Using the records below, filter out every line that lacks "nous" and copy the rest.

'''

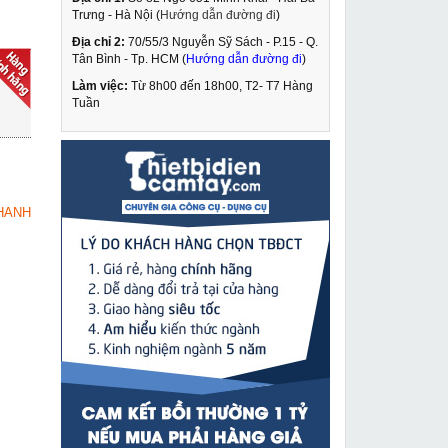
Trưng - Hà Nội (
Hướng dẫn đường đi
)
Địa chỉ 2:
70/55/3 Nguyễn Sỹ Sách - P.15 - Q.
Pa lăng xích lắc tay
Tân Bình - Tp. HCM (
Hướng dẫn đường đi
)
Kawasaki 0.75 tấn
1.5m VA-0.75
Làm việc:
Từ 8h00 đến 18h00, T2- T7 Hàng
1,500,000 VNĐ
Tuần
1,640,000 VNĐ
Máy cắt plasma Riland
MUA NGAY
CUT-80GT
15,199,000 VNĐ
HANH
16,790,000 VNĐ
Máy khoan từ Cayken
MUA NGAY
SCY-36/2WDO
14,690,000 VNĐ
16,500,000 VNĐ
Máy khoan bàn Hồng
MUA NGAY
ký HK KT10
4,349,000 VNĐ
4,750,000 VNĐ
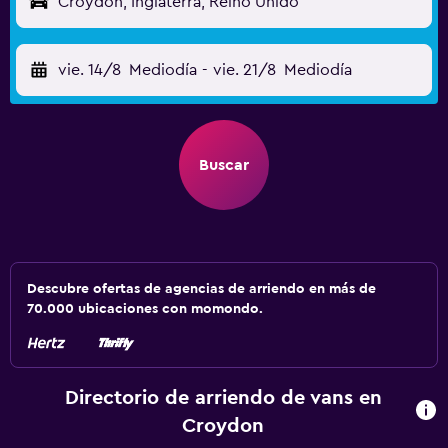
Croydon, Inglaterra, Reino Unido
vie. 14/8
Mediodía
-
vie. 21/8
Mediodía
Buscar
Descubre ofertas de agencias de arriendo en más de
70.000 ubicaciones con momondo.
Directorio de arriendo de vans en
Croydon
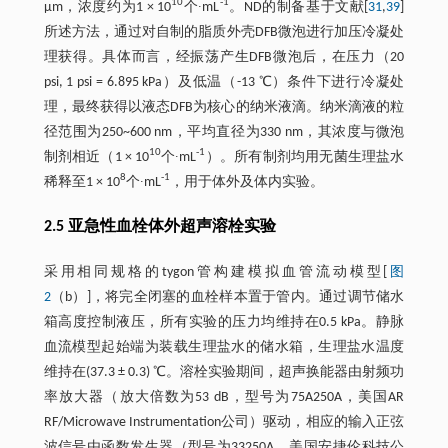
10
-1
μm，浓度约为1 × 10
个∙mL
。ND的制备基于文献[
31
,
39
]
所述方法，通过对自制的脂质外壳DFB微泡进行加压冷凝处
理获得。具体而言，经振荡产生DFB微泡后，在压力（20
psi, 1 psi = 6.895 kPa）及低温（-13 ℃）条件下进行冷凝处
理，最终获得以液态DFB为核心的纳米液滴。纳米滴液的粒
径范围为250~600 nm，平均直径为330 nm，其浓度与微泡
10
-1
制剂相近（1 × 10
个∙mL
）。所有制剂均用无菌生理盐水
8
-1
稀释至1 × 10
个∙mL
，用于体外及体内实验。
2.5 亚急性血栓体外超声溶栓实验
采用相同规格的tygon管构建模拟血管流动模型[
图
2
（b）]，将完全闭塞的血栓样本置于管内。通过调节储水
箱高度控制液压，所有实验的压力均维持在0.5 kPa。静脉
血流模型起始端为装载生理盐水的储水箱，生理盐水温度
维持在(37.3 ± 0.3) ℃。溶栓实验期间，超声换能器由射频功
率放大器（放大倍数为53 dB，型号为75A250A，美国AR
RF/Microwave Instrumentation公司）驱动，相应的输入正弦
波信号由函数发生器（型号为33250A，美国安捷伦科技公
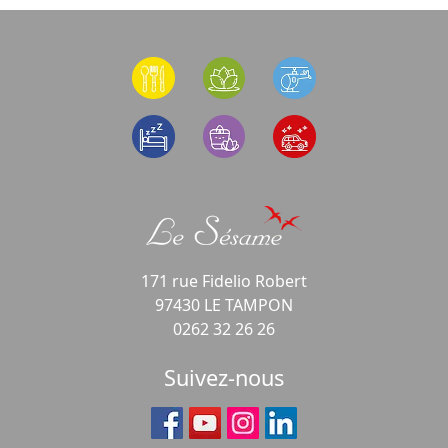
171 rue Fidelio Robert
97430 LE TAMPON
0262 32 26 26
Suivez-nous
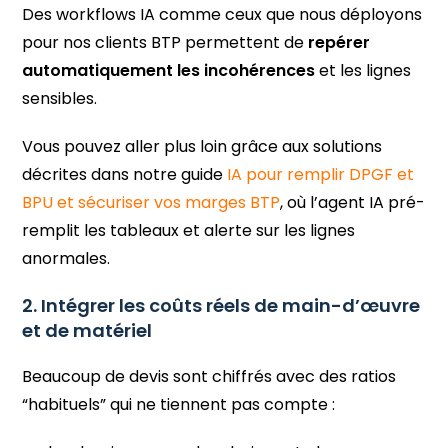
Des workflows IA comme ceux que nous déployons
pour nos clients BTP permettent de
repérer
automatiquement les incohérences
et les lignes
sensibles.
Vous pouvez aller plus loin grâce aux solutions
décrites dans notre guide
IA pour remplir DPGF et
BPU et sécuriser vos marges BTP
, où l’agent IA pré-
remplit les tableaux et alerte sur les lignes
anormales.
2. Intégrer les coûts réels de main-d’œuvre
et de matériel
Beaucoup de devis sont chiffrés avec des ratios
“habituels” qui ne tiennent pas compte :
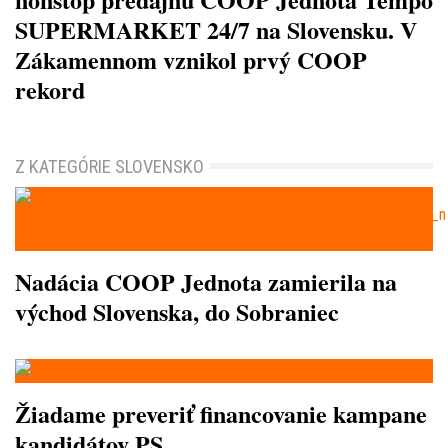
SUPERMARKET 24/7 na Slovensku. V
Zákamennom vznikol prvý COOP
rekord
Z KATEGÓRIE SLOVENSKO
Nadácia COOP Jednota zamierila na
východ Slovenska, do Sobraniec
Žiadame preveriť financovanie kampane
kandidátov PS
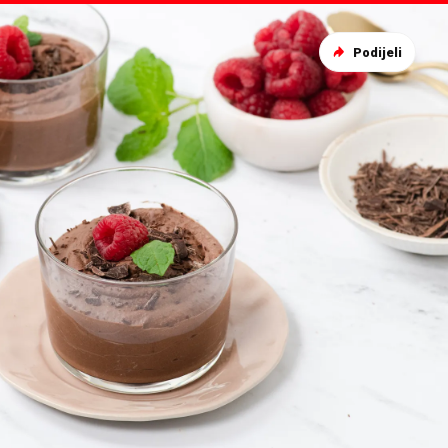
Podijeli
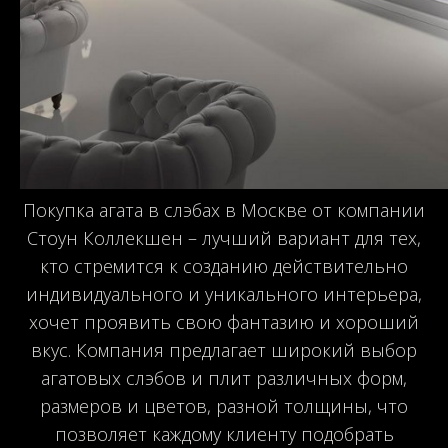
Покупка агата в слэбах в Москве от компании
Стоун Коллекшен – лучший вариант для тех,
кто стремится к созданию действительно
индивидуального и уникального интерьера,
хочет проявить свою фантазию и хороший
вкус. Компания предлагает широкий выбор
агатовых слэбов и плит различных форм,
размеров и цветов, разной толщины, что
позволяет каждому клиенту подобрать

'''

▶ [Final answer]:
Suivez-nous
Des workflows IA comme ceux que nous déployons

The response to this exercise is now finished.